── EXERCISE DATA

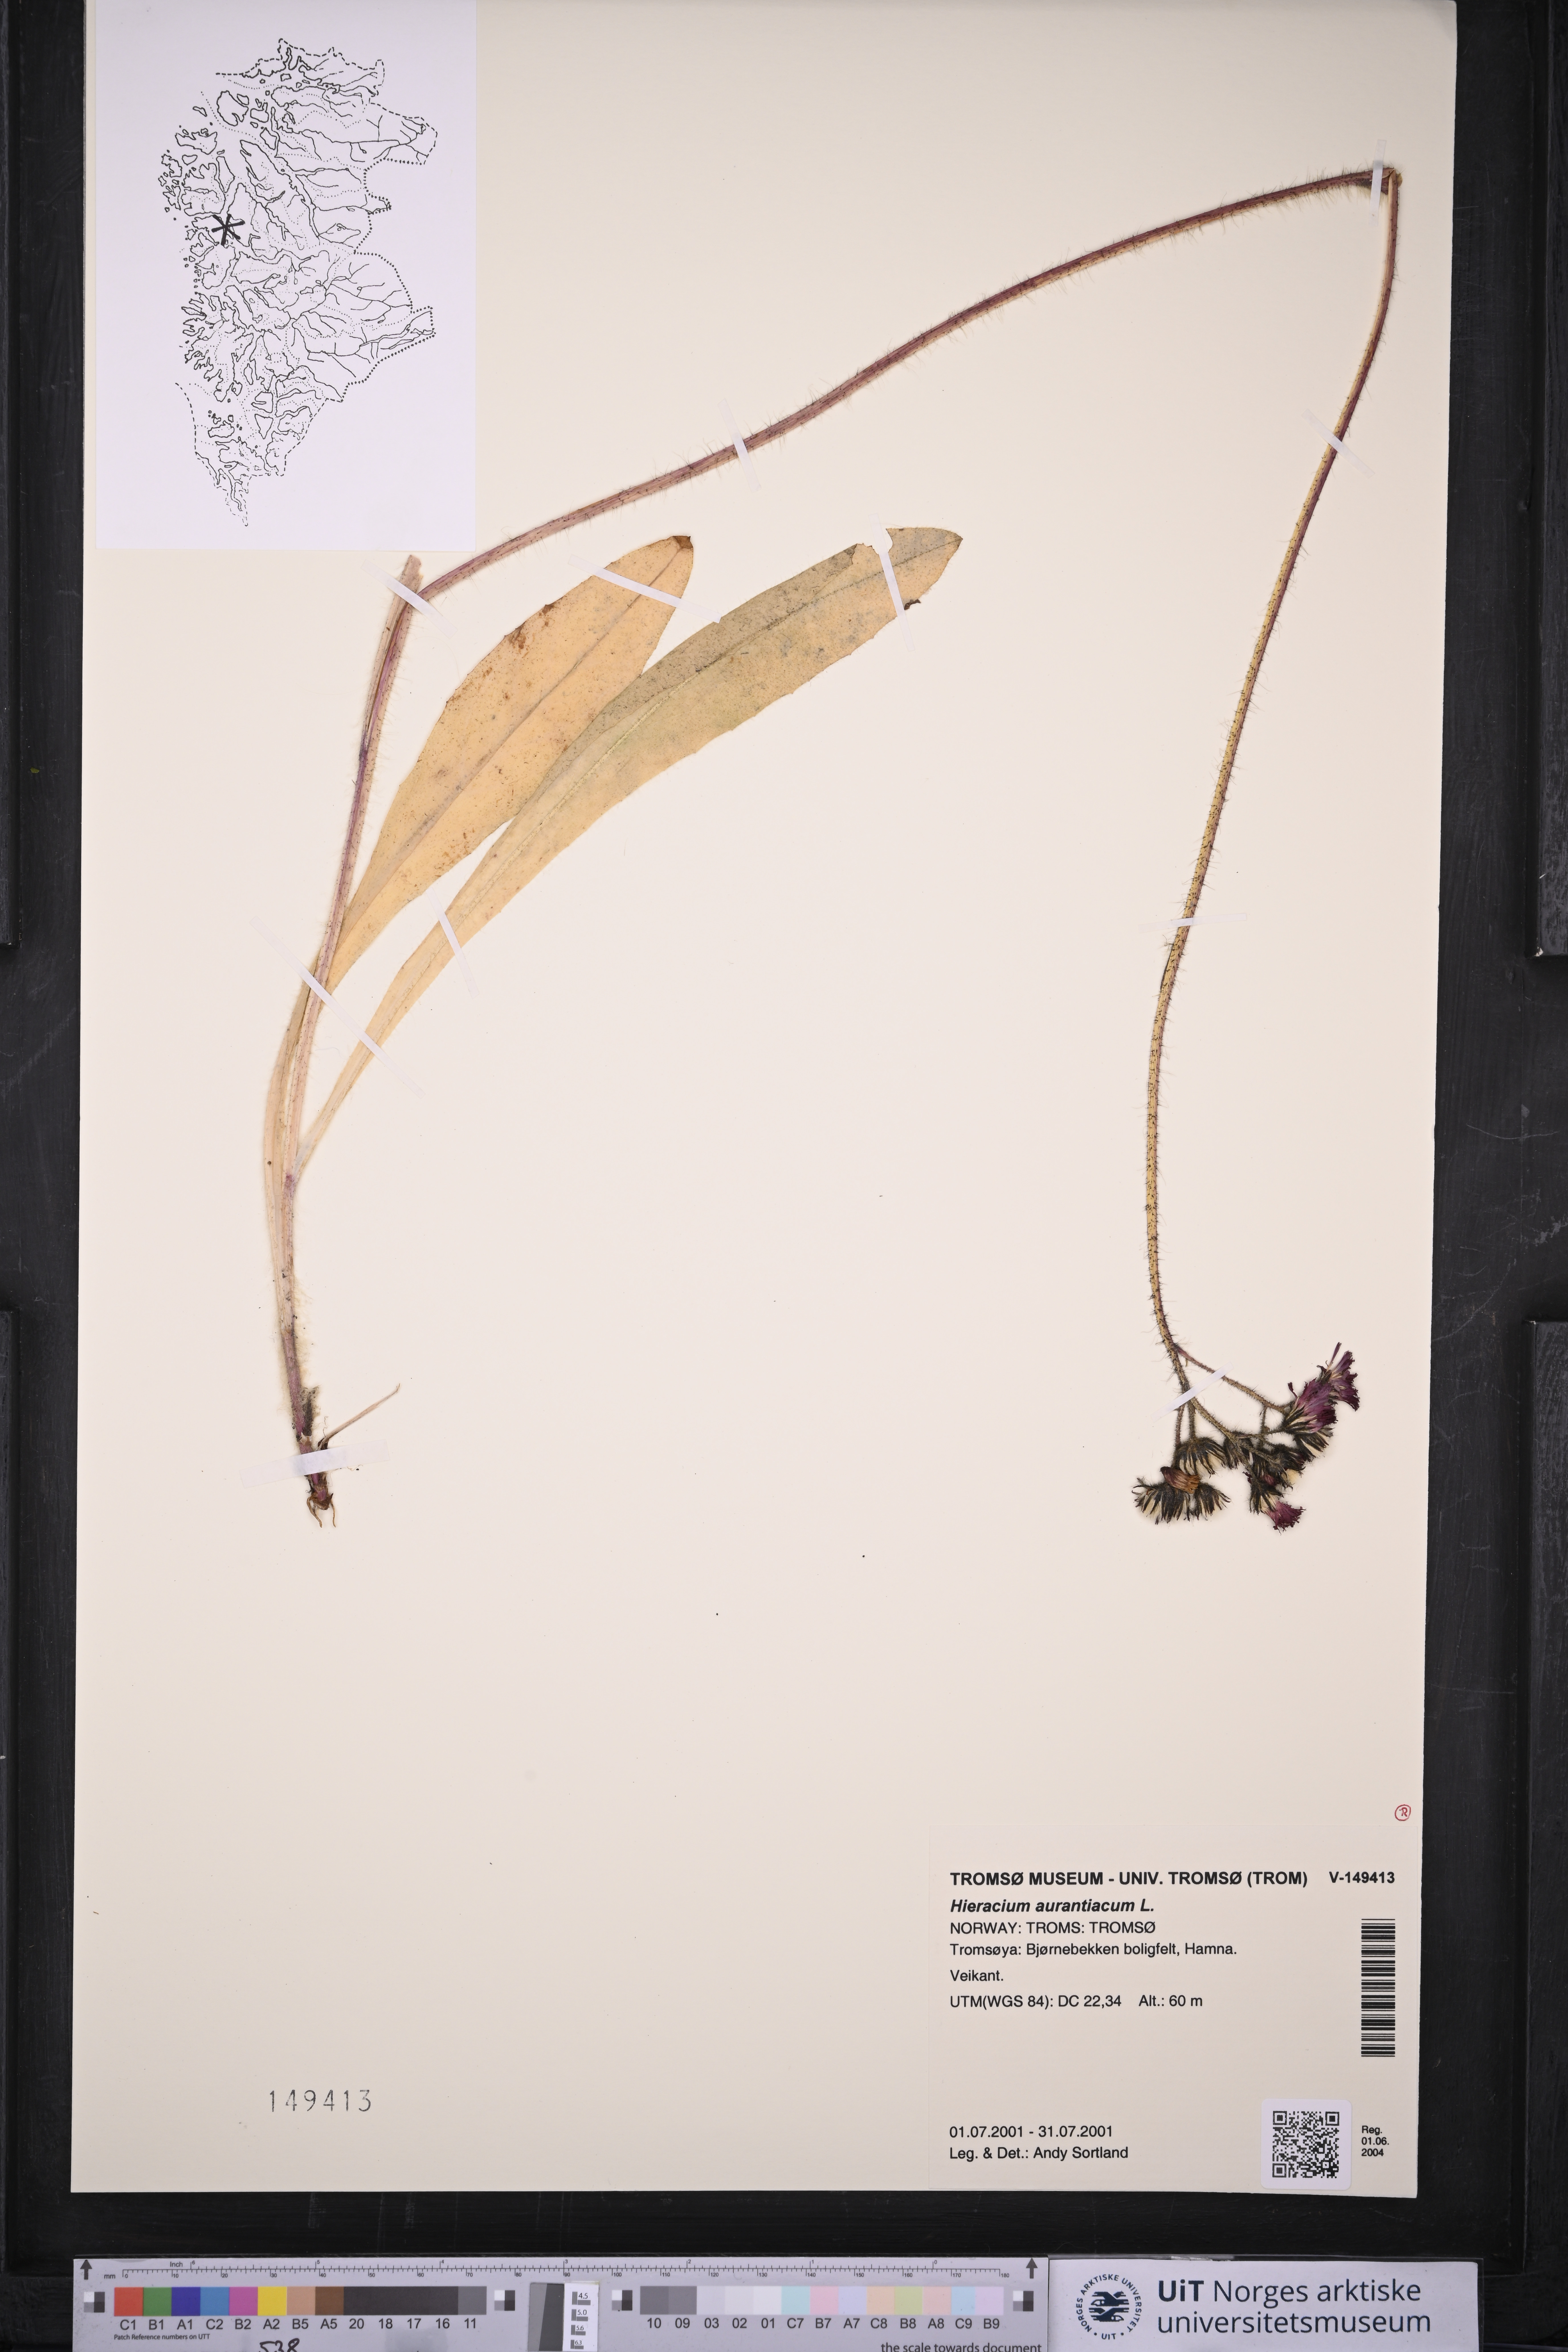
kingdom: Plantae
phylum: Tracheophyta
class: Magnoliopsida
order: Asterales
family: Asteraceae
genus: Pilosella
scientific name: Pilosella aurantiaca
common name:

────

## WHAT TO WORK ON
Please copy every line of the records above word for word, leaving out the pictures.

## RESPONSE TO THE TASK
kingdom: Plantae
phylum: Tracheophyta
class: Magnoliopsida
order: Asterales
family: Asteraceae
genus: Pilosella
scientific name: Pilosella aurantiaca
common name:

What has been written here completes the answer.